Review: The Owl Always Hunts At Night by Samuel Bjork

300794343 stars

Synopsis:

When a young woman is found dead, the police are quick to respond. But what they find at the scene is unexpected. The body is posed, the scene laboriously set. And there is almost no forensic evidence to be found.

Detective Mia Krüger has been signed off work pending psychological assessment. But her boss has less regard for the rules than he should. Desperate to get Mia back in the office, Holger Munch offers her an unofficial deal.

But the usually brilliant Mia is struggling and the team are unable to close the case. Until a young hacker uncovers something that forces the team to confront the scope of the murderer’s plans and face the possibility that he may already be on the hunt for a second victim.


I sent the man out on a mission a couple of weeks ago: ‘here’s a fiver, pick up a book you think I’ll like’.

It’s a low pressure task: I will read much anything and it gives you an idea about what kind of books your nearest and dearest think you read (thank heavens he doesn’t know anything about the culinary erotic horror one).

So, the hunter returns and presents me with this title.
First impressions: Norwegian crime thriller. Hell. Yes.

Everything about this books sounds good to me. Sure, there’ll never be another ‘Girl with a Dragon Tattoo’ but a lot of the books inspired by the Millenium trilogy are great and there’s something about Scandinavian writing styles that appeals to me.
This book didn’t live up to my expectations, however. Big fat clues were dropped from the very beginning and by the middle of the book, I had it figured out and just followed it to the end to make sure.

The writing style was quite disjointed, which made me wondering if it had been translated.

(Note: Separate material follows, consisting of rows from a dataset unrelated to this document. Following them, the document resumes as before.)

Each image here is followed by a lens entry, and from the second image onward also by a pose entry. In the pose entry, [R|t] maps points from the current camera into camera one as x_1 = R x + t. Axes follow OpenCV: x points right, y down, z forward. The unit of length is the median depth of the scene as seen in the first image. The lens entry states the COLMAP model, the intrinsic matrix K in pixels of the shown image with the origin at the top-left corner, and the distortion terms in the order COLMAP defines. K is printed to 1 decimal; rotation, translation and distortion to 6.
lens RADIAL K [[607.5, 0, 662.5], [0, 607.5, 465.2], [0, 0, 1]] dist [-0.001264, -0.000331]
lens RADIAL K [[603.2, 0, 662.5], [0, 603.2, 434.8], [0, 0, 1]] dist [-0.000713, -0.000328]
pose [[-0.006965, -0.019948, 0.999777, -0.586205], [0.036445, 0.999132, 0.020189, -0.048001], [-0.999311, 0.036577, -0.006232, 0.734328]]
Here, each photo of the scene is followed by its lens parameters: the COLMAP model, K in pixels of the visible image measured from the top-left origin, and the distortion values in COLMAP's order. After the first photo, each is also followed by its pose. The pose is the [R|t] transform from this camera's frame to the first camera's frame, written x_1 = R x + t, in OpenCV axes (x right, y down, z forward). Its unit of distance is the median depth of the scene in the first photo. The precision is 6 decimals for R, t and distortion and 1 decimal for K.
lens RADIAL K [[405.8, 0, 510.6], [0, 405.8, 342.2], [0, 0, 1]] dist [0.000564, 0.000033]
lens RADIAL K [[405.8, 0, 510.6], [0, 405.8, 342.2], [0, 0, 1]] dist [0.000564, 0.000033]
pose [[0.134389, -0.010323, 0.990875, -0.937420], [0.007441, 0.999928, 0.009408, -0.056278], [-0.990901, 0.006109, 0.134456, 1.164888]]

A lot of the emphasis was put on the mental state of the detectives and their backstories rather than scene building, which is usually exactly what I look for in a book but I couldn’t really relate to any of the characters on a meaning ful level.

The crimes themselves were too bizarre and unlikely to be scary or convincing. The police task force assigned to solving the murder seemed entirely comprised of people who shouldn’t be in that line of work – at least 3 of the leading officers suffer from uncontrolled substance abuse, addiction and/or ridiculously contrived personal issues.
I feel that the author was aiming for gritty and dark with his characters and storyline, but the unlikeliness of a lot of the situations counteracted that.
With that in mind, if you like thrillers which are creative but not altogether scary – this may well be the book for you!